If I’ve already had the flu, can I get it again?
Once you’ve had the flu, you develop antibodies to the viral strain that caused it. But those antibodies won’t protect you from new or mutated strains of influenza or other viruses.
What should I do if I get the flu?
First of all, don’t go to work or school, you’ll risk spreading this contagious disease to others.
To relieve your symptoms:
- Drink plenty of fluids.
- Avoid alcohol and tobacco.
- Consider over-the-counter medicine such as acetaminophen (Tylenol) to ease the discomfort associated with muscle aches or fever, but don’t give aspirin to children or teenagers because of the risk of the rare but serious disease, Reye’s syndrome. And keep in mind that acetaminophen can cause severe liver damage if taken in excess.
- Use antiviral medications if prescribed by your doctor, but no longer than recommended. Be sure to monitor yourself. If you start feeling worse, consult your doctor to make sure you’re not developing a flu-related complication.
What kind of complications can arise from the flu?
Complications include bacterial infection, pneumonia and dehydration. If you have a chronic medical condition, you may experience a worsening of that condition. Children can develop sinus and ear infections.

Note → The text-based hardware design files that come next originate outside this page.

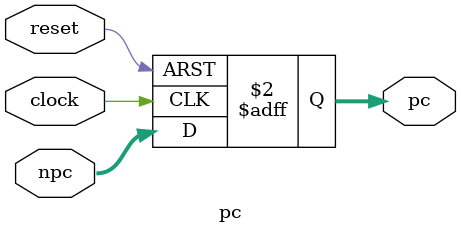
<source format=v>
module pc(pc,clock,reset,npc);

output reg [31:0] pc;
input clock;
input reset;
input [31:0] npc;

always@(posedge clock,negedge reset) 
begin
	if(reset) 
		pc<=npc;
	else
		pc<=32'h0000_3000;
end
endmodule
  
</source>
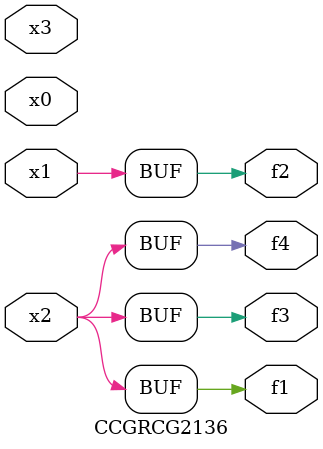
<source format=v>
module CCGRCG2136(
	input x0, x1, x2, x3,
	output f1, f2, f3, f4
);
	assign f1 = x2;
	assign f2 = x1;
	assign f3 = x2;
	assign f4 = x2;
endmodule

</source>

Is there any medicine to treat the flu?
Antivirals work both to prevent the flu and to help reduce the severity and duration of the illness by a day or two. Antiviral medications must be taken within 48 hours of the onset of your symptoms and are available only by prescription. Ask your doctor about getting a rapid flu test that can verify within a few hours whether you have the flu.
These two anti virals are recommended for treating the flu virus:
- Zanamivir (Relenza)
- Oseltamivir (Tamiflu)
Each of these drugs can cause side effects, including lightheadedness, nausea, loss of appetite and difficulty breathing. They can also lead to the development of antiviral-resistant viruses.
People with the flu, particularly children, who take Tamiflu may be at increased risk of self-injury and confusion. The FDA recommends that individuals with the flu who take Tamiflu be closely monitored for signs of unusual behavior. In July 2007, the FDA approved two lower dose versions of Tamiflu for children. Still, discuss possible side effects with your doctor before starting any antiviral medication.
Your best bet for treating flu symptoms remains the tried and true:
- Get plenty of fluids.
- Take acetaminophen or ibuprofen (Advil, Motrin) for aches and pains.
It’s also important to eat healthy and get some daily activity to help keep your immune system in top form.